■ **Requirement**:
Rewrite the part of the entries that runs from the first line through the line containing "Tinggalkan Balasan", switching every "Precio total" to "Precio final" and leaving everything else unchanged.

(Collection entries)
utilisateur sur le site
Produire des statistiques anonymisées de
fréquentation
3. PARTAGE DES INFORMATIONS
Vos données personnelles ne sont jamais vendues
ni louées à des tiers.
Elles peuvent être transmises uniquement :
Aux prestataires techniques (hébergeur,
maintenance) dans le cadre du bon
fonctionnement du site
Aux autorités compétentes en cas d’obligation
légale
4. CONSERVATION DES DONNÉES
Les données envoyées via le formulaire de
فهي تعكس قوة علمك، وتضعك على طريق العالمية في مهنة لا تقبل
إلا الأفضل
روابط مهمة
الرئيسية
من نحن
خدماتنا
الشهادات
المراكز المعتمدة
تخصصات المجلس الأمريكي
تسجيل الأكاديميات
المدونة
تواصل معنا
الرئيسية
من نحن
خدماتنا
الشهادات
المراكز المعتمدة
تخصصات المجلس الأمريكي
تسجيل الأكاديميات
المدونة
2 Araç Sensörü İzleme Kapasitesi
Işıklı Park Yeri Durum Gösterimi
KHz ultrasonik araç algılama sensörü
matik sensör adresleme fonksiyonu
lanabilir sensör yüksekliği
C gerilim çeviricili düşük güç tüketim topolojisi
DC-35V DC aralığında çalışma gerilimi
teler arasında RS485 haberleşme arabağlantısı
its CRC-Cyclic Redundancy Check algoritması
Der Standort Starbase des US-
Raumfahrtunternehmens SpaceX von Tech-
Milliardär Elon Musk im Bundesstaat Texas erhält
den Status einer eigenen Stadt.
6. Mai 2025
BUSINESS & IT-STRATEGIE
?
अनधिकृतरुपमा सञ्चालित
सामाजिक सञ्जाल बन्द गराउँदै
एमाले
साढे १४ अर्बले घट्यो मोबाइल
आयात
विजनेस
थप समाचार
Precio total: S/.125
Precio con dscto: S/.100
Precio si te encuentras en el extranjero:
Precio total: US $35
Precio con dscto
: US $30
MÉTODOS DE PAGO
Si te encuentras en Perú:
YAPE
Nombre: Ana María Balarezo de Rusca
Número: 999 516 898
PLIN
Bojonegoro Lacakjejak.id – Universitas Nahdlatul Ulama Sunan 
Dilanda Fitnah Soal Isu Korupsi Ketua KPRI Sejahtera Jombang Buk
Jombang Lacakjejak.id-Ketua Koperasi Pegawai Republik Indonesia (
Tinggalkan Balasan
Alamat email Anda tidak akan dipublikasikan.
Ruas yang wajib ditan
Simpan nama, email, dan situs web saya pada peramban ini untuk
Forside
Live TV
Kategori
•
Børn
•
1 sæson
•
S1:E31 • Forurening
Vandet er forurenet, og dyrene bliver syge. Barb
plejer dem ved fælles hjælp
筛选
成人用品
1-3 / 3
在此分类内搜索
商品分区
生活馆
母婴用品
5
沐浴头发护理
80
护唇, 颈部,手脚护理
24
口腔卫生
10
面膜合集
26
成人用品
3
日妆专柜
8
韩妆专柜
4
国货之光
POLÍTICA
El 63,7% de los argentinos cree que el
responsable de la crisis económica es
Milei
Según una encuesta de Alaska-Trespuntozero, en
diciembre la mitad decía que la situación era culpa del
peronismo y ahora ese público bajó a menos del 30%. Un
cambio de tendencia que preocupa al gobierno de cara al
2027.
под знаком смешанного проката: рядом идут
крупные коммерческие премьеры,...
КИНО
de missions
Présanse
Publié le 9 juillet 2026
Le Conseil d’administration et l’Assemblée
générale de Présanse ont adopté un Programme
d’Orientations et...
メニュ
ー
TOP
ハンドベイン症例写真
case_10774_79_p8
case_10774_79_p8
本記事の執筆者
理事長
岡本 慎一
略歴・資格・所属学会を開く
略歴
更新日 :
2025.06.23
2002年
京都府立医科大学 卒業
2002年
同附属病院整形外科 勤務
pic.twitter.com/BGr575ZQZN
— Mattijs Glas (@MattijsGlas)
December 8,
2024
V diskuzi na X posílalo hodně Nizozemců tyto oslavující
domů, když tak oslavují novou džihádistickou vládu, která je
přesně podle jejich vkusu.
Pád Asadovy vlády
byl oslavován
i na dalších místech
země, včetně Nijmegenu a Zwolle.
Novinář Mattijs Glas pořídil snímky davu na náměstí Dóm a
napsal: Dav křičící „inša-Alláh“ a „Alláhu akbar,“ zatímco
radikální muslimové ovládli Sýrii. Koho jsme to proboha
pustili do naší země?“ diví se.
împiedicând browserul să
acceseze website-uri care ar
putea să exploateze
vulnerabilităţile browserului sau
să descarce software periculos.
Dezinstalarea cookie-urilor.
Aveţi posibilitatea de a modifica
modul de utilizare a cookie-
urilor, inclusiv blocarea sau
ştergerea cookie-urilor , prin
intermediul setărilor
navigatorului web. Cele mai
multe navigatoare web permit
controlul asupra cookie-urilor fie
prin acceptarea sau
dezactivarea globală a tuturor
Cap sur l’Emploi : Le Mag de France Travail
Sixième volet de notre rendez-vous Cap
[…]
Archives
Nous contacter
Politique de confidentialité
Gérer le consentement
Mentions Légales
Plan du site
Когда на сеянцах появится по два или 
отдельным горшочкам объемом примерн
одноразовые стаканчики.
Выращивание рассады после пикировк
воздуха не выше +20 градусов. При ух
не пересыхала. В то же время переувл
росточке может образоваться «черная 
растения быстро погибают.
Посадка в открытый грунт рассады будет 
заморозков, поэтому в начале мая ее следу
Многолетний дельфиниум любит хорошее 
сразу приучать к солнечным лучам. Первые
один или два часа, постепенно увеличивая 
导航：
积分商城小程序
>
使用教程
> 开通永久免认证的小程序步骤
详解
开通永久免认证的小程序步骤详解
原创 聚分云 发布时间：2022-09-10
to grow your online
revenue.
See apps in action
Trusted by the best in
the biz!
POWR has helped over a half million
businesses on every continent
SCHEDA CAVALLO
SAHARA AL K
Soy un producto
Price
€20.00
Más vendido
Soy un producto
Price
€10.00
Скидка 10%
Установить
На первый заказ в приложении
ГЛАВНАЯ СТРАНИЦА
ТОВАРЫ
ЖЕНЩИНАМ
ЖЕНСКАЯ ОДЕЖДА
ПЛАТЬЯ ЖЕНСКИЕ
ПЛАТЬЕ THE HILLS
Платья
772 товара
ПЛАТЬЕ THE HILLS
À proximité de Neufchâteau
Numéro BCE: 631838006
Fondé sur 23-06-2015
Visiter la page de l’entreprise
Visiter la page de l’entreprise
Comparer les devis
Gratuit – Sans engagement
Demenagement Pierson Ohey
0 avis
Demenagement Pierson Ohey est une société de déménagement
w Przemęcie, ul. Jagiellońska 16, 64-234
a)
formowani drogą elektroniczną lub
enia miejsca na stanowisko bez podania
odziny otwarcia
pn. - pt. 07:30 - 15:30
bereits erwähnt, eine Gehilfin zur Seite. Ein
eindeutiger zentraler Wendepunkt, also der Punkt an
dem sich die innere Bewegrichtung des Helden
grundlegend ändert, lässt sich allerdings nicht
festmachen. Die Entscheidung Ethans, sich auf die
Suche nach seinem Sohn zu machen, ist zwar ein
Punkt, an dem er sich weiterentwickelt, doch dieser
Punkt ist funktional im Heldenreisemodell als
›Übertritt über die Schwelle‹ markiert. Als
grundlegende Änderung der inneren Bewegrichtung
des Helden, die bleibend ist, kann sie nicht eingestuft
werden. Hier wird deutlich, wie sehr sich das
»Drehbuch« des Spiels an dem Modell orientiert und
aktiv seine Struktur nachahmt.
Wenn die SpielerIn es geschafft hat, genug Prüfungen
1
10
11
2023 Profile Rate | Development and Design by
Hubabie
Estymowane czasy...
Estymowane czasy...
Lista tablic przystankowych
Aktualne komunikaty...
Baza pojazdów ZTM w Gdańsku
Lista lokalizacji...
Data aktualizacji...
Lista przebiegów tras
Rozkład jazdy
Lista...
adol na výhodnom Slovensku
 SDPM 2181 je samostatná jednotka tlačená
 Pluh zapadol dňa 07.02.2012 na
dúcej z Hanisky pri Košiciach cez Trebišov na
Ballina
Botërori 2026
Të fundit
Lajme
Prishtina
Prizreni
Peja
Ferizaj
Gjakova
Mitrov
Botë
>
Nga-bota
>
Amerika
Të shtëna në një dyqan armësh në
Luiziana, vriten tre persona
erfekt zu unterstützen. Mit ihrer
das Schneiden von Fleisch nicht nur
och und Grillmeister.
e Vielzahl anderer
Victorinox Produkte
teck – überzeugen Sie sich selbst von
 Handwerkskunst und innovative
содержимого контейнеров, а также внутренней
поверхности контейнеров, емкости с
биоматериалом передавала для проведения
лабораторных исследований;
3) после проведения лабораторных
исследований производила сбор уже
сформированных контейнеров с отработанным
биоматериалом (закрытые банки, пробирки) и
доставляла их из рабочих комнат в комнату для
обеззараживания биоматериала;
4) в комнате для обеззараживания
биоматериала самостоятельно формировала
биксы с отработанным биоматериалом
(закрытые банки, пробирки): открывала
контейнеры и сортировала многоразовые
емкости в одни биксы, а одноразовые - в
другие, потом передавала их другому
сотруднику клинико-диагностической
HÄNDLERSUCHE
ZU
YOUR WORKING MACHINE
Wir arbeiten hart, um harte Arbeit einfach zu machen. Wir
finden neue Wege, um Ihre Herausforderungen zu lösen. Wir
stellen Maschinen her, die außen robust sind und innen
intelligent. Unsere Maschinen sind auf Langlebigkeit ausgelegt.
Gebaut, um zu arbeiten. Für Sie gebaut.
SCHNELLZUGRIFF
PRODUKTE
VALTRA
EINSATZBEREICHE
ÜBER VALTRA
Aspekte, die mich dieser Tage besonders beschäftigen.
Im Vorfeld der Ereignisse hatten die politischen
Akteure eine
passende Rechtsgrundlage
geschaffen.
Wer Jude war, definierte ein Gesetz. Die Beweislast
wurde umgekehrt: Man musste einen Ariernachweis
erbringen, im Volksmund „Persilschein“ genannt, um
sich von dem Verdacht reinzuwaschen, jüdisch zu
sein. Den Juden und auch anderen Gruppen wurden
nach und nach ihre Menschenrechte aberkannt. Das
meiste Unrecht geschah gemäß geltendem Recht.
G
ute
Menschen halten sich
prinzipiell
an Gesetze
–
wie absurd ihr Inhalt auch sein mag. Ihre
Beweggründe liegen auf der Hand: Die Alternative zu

■ **Reply to the exercise**:
utilisateur sur le site
Produire des statistiques anonymisées de
fréquentation
3. PARTAGE DES INFORMATIONS
Vos données personnelles ne sont jamais vendues
ni louées à des tiers.
Elles peuvent être transmises uniquement :
Aux prestataires techniques (hébergeur,
maintenance) dans le cadre du bon
fonctionnement du site
Aux autorités compétentes en cas d’obligation
légale
4. CONSERVATION DES DONNÉES
Les données envoyées via le formulaire de
فهي تعكس قوة علمك، وتضعك على طريق العالمية في مهنة لا تقبل
إلا الأفضل
روابط مهمة
الرئيسية
من نحن
خدماتنا
الشهادات
المراكز المعتمدة
تخصصات المجلس الأمريكي
تسجيل الأكاديميات
المدونة
تواصل معنا
الرئيسية
من نحن
خدماتنا
الشهادات
المراكز المعتمدة
تخصصات المجلس الأمريكي
تسجيل الأكاديميات
المدونة
2 Araç Sensörü İzleme Kapasitesi
Işıklı Park Yeri Durum Gösterimi
KHz ultrasonik araç algılama sensörü
matik sensör adresleme fonksiyonu
lanabilir sensör yüksekliği
C gerilim çeviricili düşük güç tüketim topolojisi
DC-35V DC aralığında çalışma gerilimi
teler arasında RS485 haberleşme arabağlantısı
its CRC-Cyclic Redundancy Check algoritması
Der Standort Starbase des US-
Raumfahrtunternehmens SpaceX von Tech-
Milliardär Elon Musk im Bundesstaat Texas erhält
den Status einer eigenen Stadt.
6. Mai 2025
BUSINESS & IT-STRATEGIE
?
अनधिकृतरुपमा सञ्चालित
सामाजिक सञ्जाल बन्द गराउँदै
एमाले
साढे १४ अर्बले घट्यो मोबाइल
आयात
विजनेस
थप समाचार
Precio final: S/.125
Precio con dscto: S/.100
Precio si te encuentras en el extranjero:
Precio final: US $35
Precio con dscto
: US $30
MÉTODOS DE PAGO
Si te encuentras en Perú:
YAPE
Nombre: Ana María Balarezo de Rusca
Número: 999 516 898
PLIN
Bojonegoro Lacakjejak.id – Universitas Nahdlatul Ulama Sunan 
Dilanda Fitnah Soal Isu Korupsi Ketua KPRI Sejahtera Jombang Buk
Jombang Lacakjejak.id-Ketua Koperasi Pegawai Republik Indonesia (
Tinggalkan Balasan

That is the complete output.